DoorDash has launched a limited beta version of its AI command-line tool, DoorDash CLI (dd-cli), which allows developers to complete food delivery orders directly through an AI assistant, including searching for merchants, finding promotions, and completing checkout. The tool is currently available to macOS developers in the United States and Canada through a waitlist.
Andy Fang, co-founder and CTO of DoorDash, announced this new feature on the X platform. While command-line tools are typically associated with software development scenarios, using them for ordering food may seem like a "programmer's joke." However, the DoorDash CLI actually represents an exploration of agentic commerce.
By opening up its meal ordering capabilities, DoorDash hopes that AI agents can call its service APIs, allowing developers to integrate food ordering, grocery purchasing, and local promotion inquiries into their own software, smart assistants, or other services without entering the DoorDash app. In the future, AI agents could become a new entry point connecting consumers with commercial services.

Previously, DoorDash had provided meal ordering services via iMessage and launched an AI chatbot called "Ask DoorDash." It also opened up related capabilities to third-party AI assistants such as OpenAI ChatGPT and Claude, continuing to build an AI-driven consumer service ecosystem.
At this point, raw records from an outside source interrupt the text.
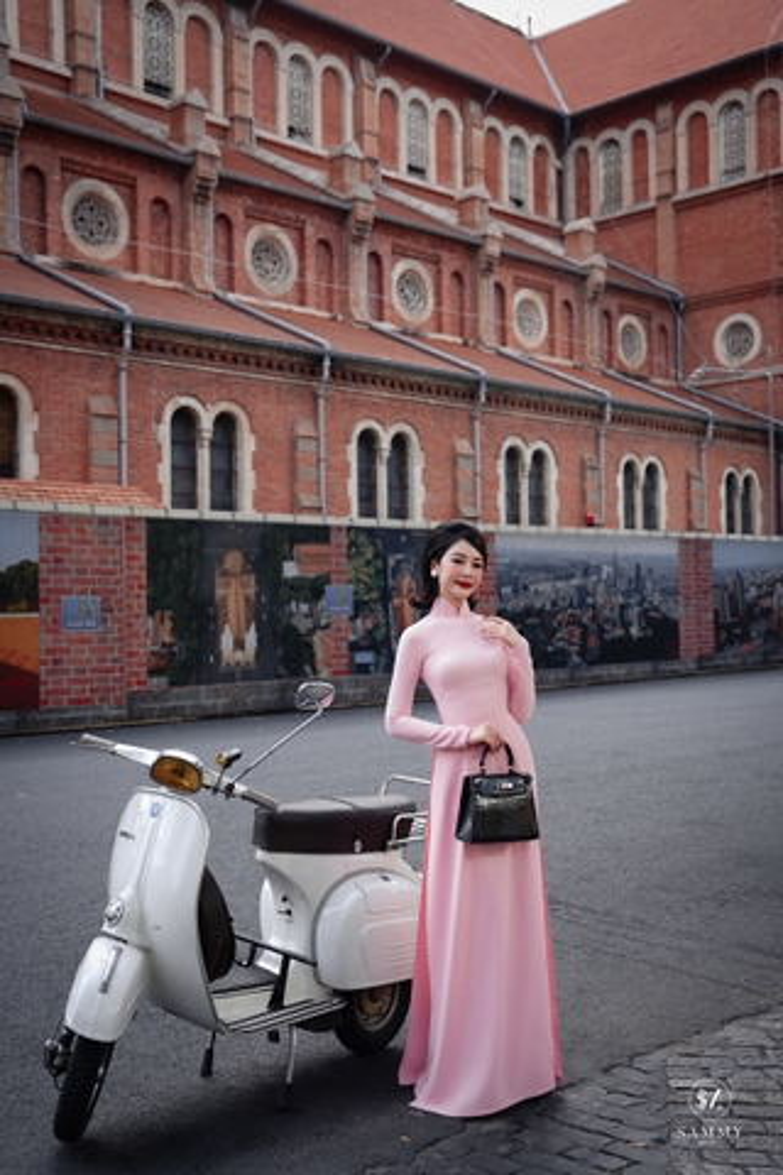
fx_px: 1262
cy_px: 588
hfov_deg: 34.5
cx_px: 392
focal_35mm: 39
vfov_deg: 49.9
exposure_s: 1/160
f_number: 3.2
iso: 80
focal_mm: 38.7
The current dd-cli test also demonstrates how AI agents can be applied in real tasks. In a demonstration video, the AI assistant reads Slack messages, parses JSON data, checks menu structures, runs Python scripts, and adjusts operations based on error feedback, ultimately completing multiple salad orders. Although the process is much more complex than regular ordering, it reflects the direction of AI agents autonomously calling tools and executing tasks.
As AI assistants gradually move from information interaction to task execution, companies like DoorDash are trying to directly integrate commercial service capabilities into the AI ecosystem, driving the transformation of consumer scenarios from "users actively operating apps" to "AI agents handling services on behalf of users."